Selected passage below:

What I hear some people saying is, 'Wow! My machine has a whiz-bang
block compare instruction! If only my compiler could generate it, my
code would be SO much faster!' People on the one side of the fence
seem to think that the only way to get this into the compiler is to
make a built-in language construct like structure comparison, while
people on the other side are willing to live with a function call if it
means keeping the syntax of C safe from questionable additions.
How about meeting halfway? The Berkeley folks often use a
post-processing 'sed' script which takes nasty things like splx() and
ntohl() and produces in-line code. While I'm sure we all groan at the
grossness of this kind of intervention, why not take the grossness away
and let the compiler have access to a 'library' of in-line assembly
language functions?
A macro-like syntax for these functions could be developed so that
there would be a standard way of adding to the library when desired.

End of Selected passage.
Listed entries below:

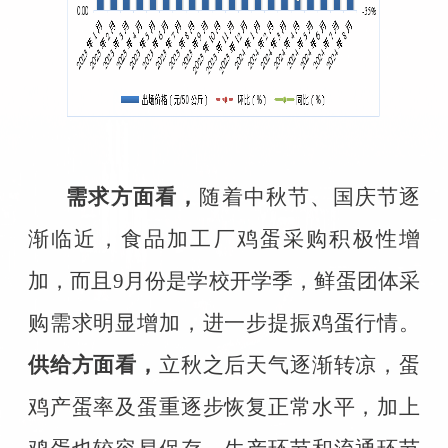
需求方面看，
随着中秋节、国庆节逐
渐临近，食品加工厂鸡蛋采购积极性增
加，而且
9
月份是学校开学季，鲜蛋团体采
购需求明显增加，进一步提振鸡蛋行情。
供给方面看，
立秋之后天气逐渐转凉，蛋
鸡产蛋率及蛋重逐步恢复正常水平，加上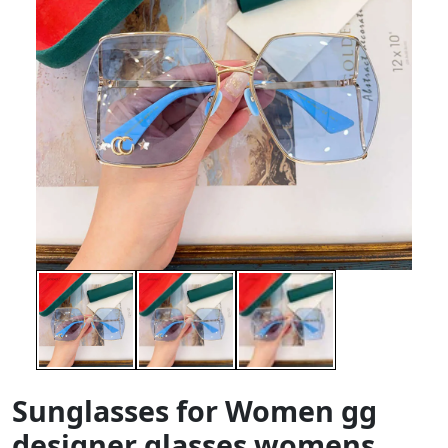
Sunglasses for Women gg
designer glasses womens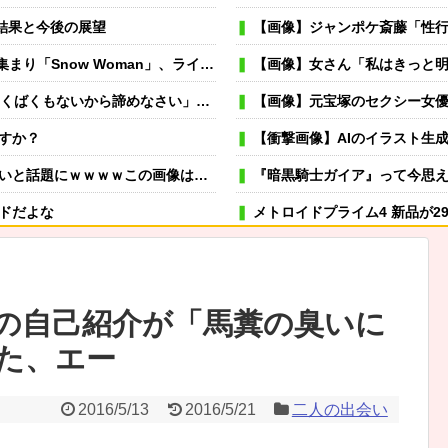
結果と今後の展望
【画像】ジャンポケ斎藤「性
Woman」、ライブ開催決定！！（※動画あり）
【画像】女さん「私はきっと明日も太ってるかわい
結婚したその年に主人は亡くなり、葬儀で主人の子供たちに初めて会った
【画像】元宝塚のセクシー女優
すか？
【衝撃画像】AIのイラスト生成が
題にｗｗｗｗこの画像は…凄すぎる…
『暗黒騎士ガイア』って今思
ドだよな
メトロイドプライム4 新品が29
のがツライ、寂しいから・・・」妻は、その男と不倫関係に発展した様だ…
可愛い彼女が部屋に入ってきた。もし
→スタイリッシュな動きはこちらです…
冬モテ確実！ 男性がキュンと
の自己紹介が「馬糞の臭いに
むよ→彼の見事なテクニックはこちらです…
薬剤師「なんでジェネリック嫌
た、エー
サヤ希望…そりゃないわwww
虐待されて育った私にウトメ「子供を産んだらご両親への感
味しい
嫁が風呂入ってる間に子供と寝室に行って俺だけ寝落ちしたら
2016/5/13
2016/5/21
二人の出会い
ちギレ発狂親を殴りまくり大暴れwww
専業主夫のイメージ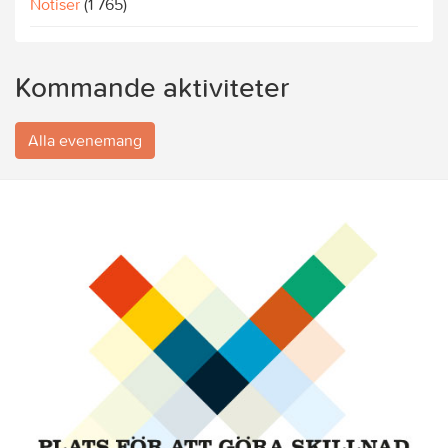
Notiser
(1 765)
Kommande aktiviteter
Alla evenemang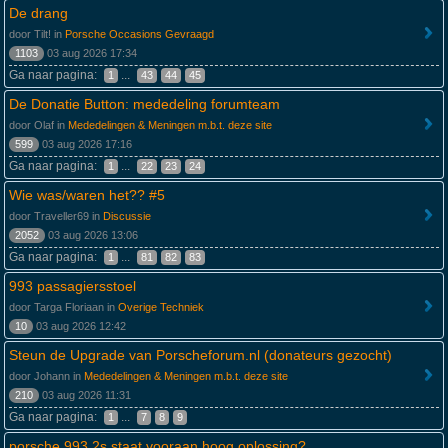
De drang
door Tilt! in
Porsche Occasions Gevraagd
1103
03 aug 2026 17:34
Ga naar pagina:
...
1
43
44
45
De Donatie Button: mededeling forumteam
door Olaf in
Mededelingen & Meningen m.b.t. deze site
599
03 aug 2026 17:16
Ga naar pagina:
...
1
22
23
24
Wie was/waren het?? #5
door Traveller69 in
Discussie
2052
03 aug 2026 13:06
Ga naar pagina:
...
1
81
82
83
993 passagiersstoel
door Targa Floriaan in
Overige Techniek
10
03 aug 2026 12:42
Steun de Upgrade van Porscheforum.nl (donateurs gezocht)
door Johann in
Mededelingen & Meningen m.b.t. deze site
210
03 aug 2026 11:31
Ga naar pagina:
...
1
7
8
9
porsche 993 2s staat vooraan hoog,oplossing?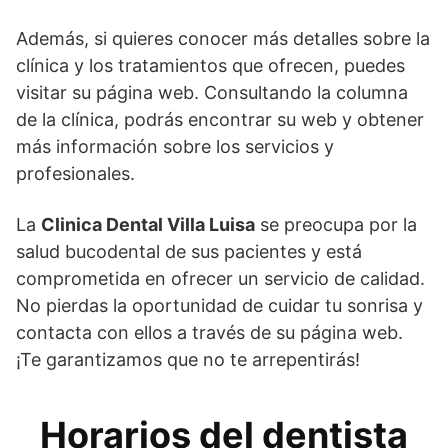
Además, si quieres conocer más detalles sobre la
clínica y los tratamientos que ofrecen, puedes
visitar su página web. Consultando la columna
de la clínica, podrás encontrar su web y obtener
más información sobre los servicios y
profesionales.
La
Clinica Dental Villa Luisa
se preocupa por la
salud bucodental de sus pacientes y está
comprometida en ofrecer un servicio de calidad.
No pierdas la oportunidad de cuidar tu sonrisa y
contacta con ellos a través de su página web.
¡Te garantizamos que no te arrepentirás!
Horarios del dentista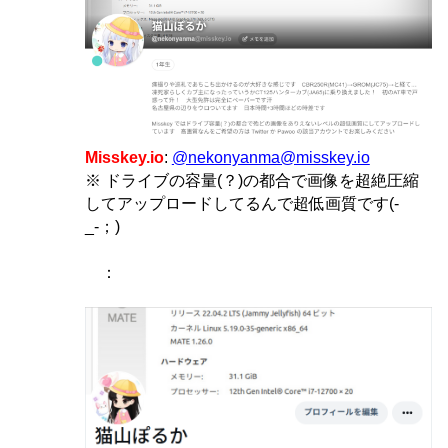
Misskey.io
:
@nekonyanma@misskey.io
※ ドライブの容量(？)の都合で画像を超絶圧縮
してアップロードしてるんで超低画質です(-
_-；)
：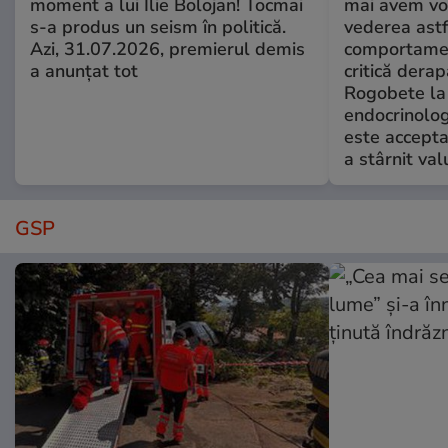
moment a lui Ilie Bolojan! Tocmai
mai avem vo
s-a produs un seism în politică.
vederea astf
Azi, 31.07.2026, premierul demis
comportamen
a anunțat tot
critică derap
Rogobete la
endocrinolog
este accepta
a stârnit valu
GSP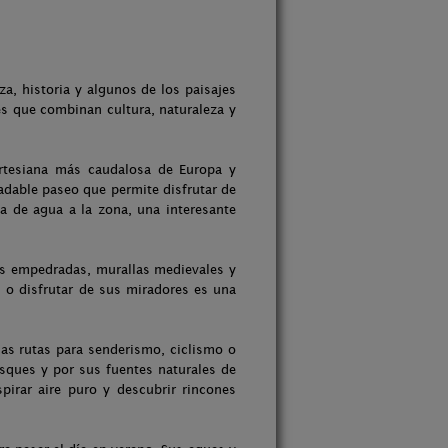
a, historia y algunos de los paisajes
s que combinan cultura, naturaleza y
artesiana más caudalosa de Europa y
adable paseo que permite disfrutar de
a de agua a la zona, una interesante
es empedradas, murallas medievales y
s o disfrutar de sus miradores es una
sas rutas para senderismo, ciclismo o
osques y por sus fuentes naturales de
pirar aire puro y descubrir rincones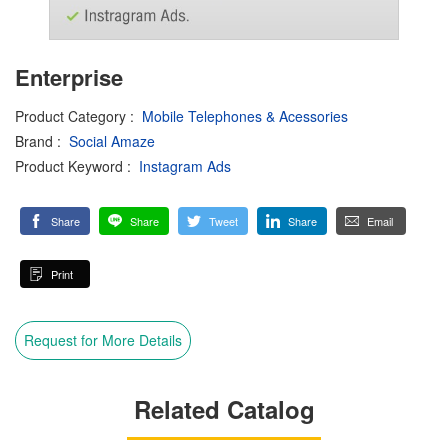
Enterprise
Product Category
:
Mobile Telephones & Acessories
Brand
:
Social Amaze
Product Keyword
:
Instagram Ads
Share
Share
Tweet
Share
Email
Print
Request for More Details
Related Catalog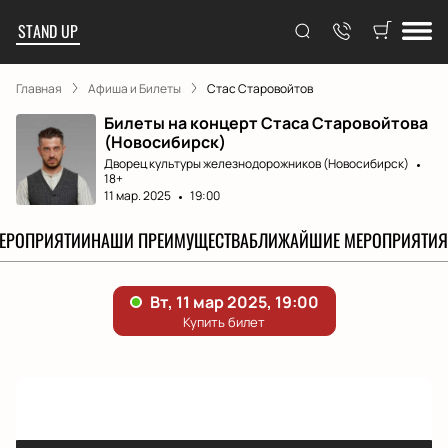
STAND UP
Главная
Афиша и Билеты
Стас Старовойтов
Билеты на концерт Стаса Старовойтова
(Новосибирск)
Дворец культуры железнодорожников (Новосибирск)
18+
11 мар. 2025
19:00
МЕРОПРИЯТИИ
НАШИ ПРЕИМУЩЕСТВА
БЛИЖАЙШИЕ МЕРОПРИЯТИЯ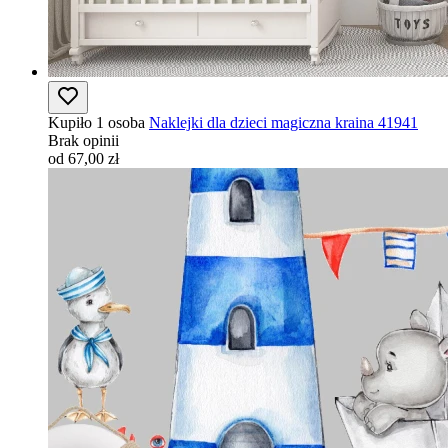
Kupiło 1 osoba
Naklejki dla dzieci magiczna kraina 41941
Brak opinii
od 67,00 zł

End of Listed entries.

Please rewrite the paragraph of the compiler passage that begins "How about meeting halfway?" as a short bulleted list that keeps its main facts.

- Proposes a compromise between the two sides.
- The Berkeley folks often use a post-processing sed script that turns things like splx() and ntohl() into in-line code.
- That kind of intervention is gross.
- Suggests removing the grossness by letting the compiler access a library of in-line assembly language functions.